Description of the task:
Find each line in the items below that contains the string "longitude" and copy those lines. Treat case as significant.

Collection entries

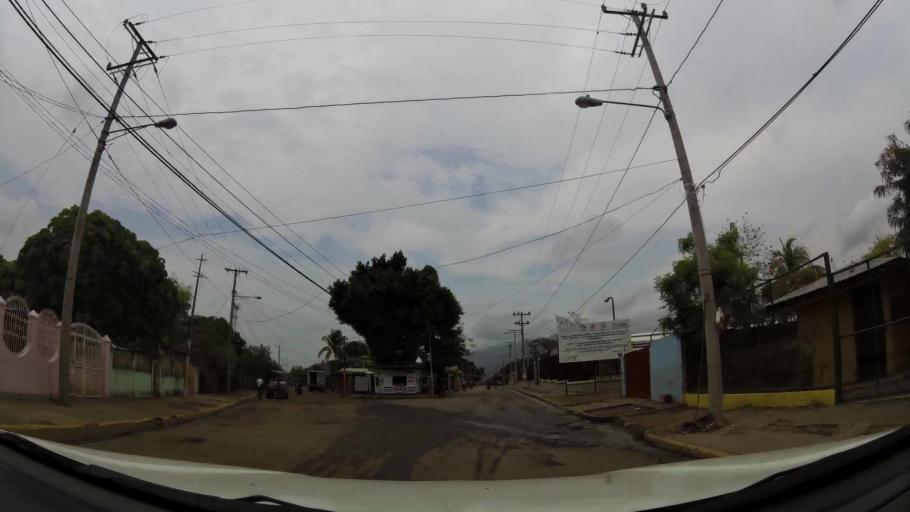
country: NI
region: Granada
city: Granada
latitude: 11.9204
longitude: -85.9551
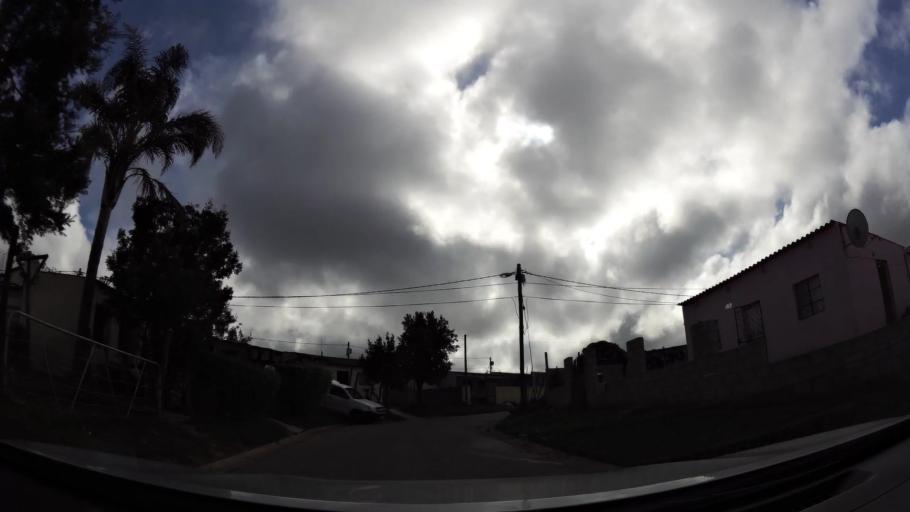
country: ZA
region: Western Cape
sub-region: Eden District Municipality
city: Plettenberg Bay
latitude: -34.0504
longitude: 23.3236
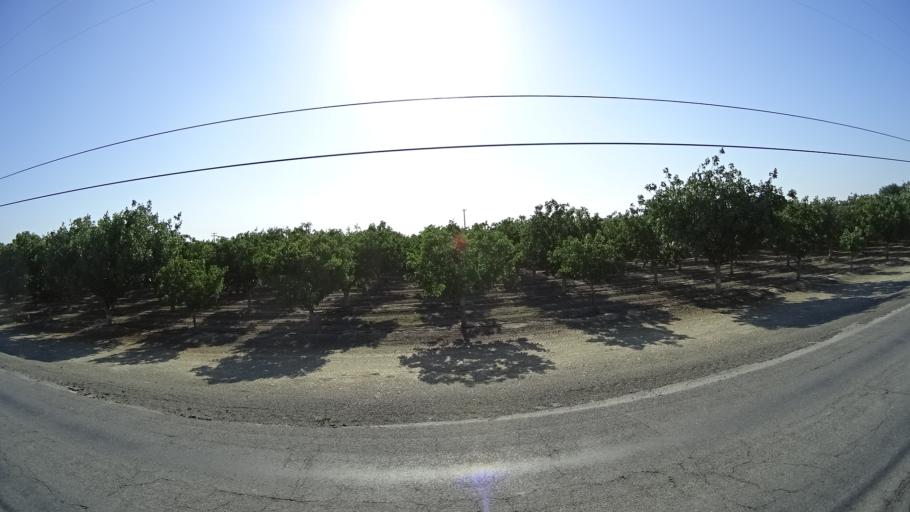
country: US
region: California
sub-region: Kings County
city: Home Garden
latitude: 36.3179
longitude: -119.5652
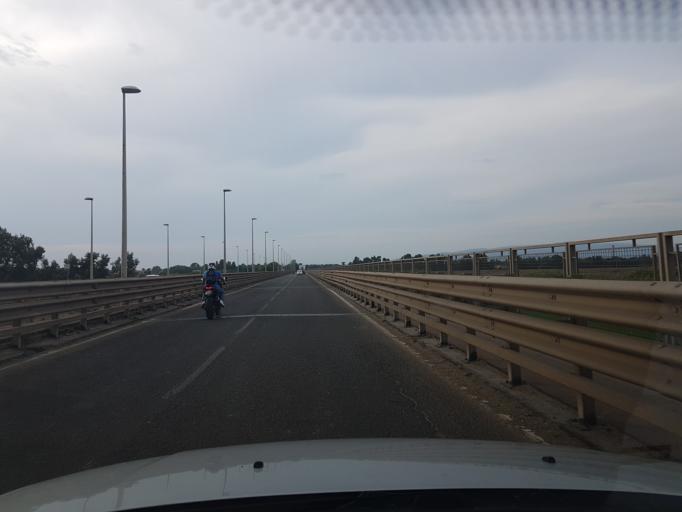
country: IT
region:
...
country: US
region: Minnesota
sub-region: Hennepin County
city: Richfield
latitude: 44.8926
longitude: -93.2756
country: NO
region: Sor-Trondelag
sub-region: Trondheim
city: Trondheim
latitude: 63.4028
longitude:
...
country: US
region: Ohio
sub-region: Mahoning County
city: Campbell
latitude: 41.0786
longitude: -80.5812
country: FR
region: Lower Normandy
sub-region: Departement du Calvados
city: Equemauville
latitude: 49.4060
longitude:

Result:
longitude: -85.9551
longitude: 23.3236
longitude: -119.5652
longitude: -93.2756
longitude:
longitude: -80.5812
longitude:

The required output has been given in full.